Over the past two years, markets have responded positively to a stimulus led economic recovery across developed nations. Weakening within credit markets has been largely written off as excessive caution. As credit markets weaken further and economic recoveries falter, it appears this time is not different. Equities have been moving quickly to catch up with credit markets on the way down, however the remaining spread still seems quite wide. Unfortunately the global financial system is practically no more transparent than several years ago, which means questions of solvency, plaguing the market, will be hard to defend against. Measures taken in 2008 to provide liquidity and capital will also be significantly harder to pass in a world concerned with sovereign debt and monetary devaluation.

US and German 10 year yields have now joined Japan in the sub-2% club (shown below), which suggests a lengthy period of minimal economic growth and inflation. As equity markets price in a similar outcome, I expect much further declines. A focus on individual companies with strong balance sheets and high dividends should offer great relative value. As for the dollar, equity weakness, global risk and ultimately an interest rate cut by the ECB will likely provide strength. There are times to seek a return on capital and times to seek the return of capital, I believe now is the latter.

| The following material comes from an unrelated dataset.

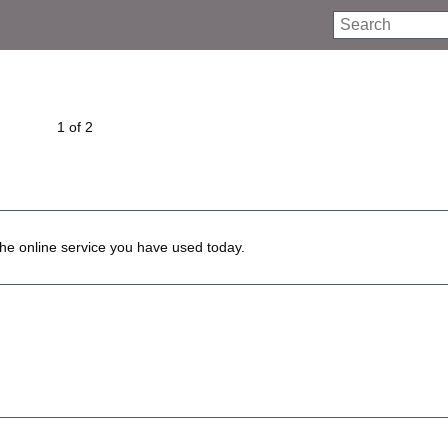
Search
1 of 2
he online service you have used today.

Only three years ago, the global economy witnessed the worst recession since the Great Depression. Few people imagined so short a time could pass before the world was once again faced with such enormous challenges. Back then, September marked the period where issues started to really unravel. Could September once again witness the unfolding of historical events? Only time will tell, but based on the first few days, it certainly appears this will be another September to remember.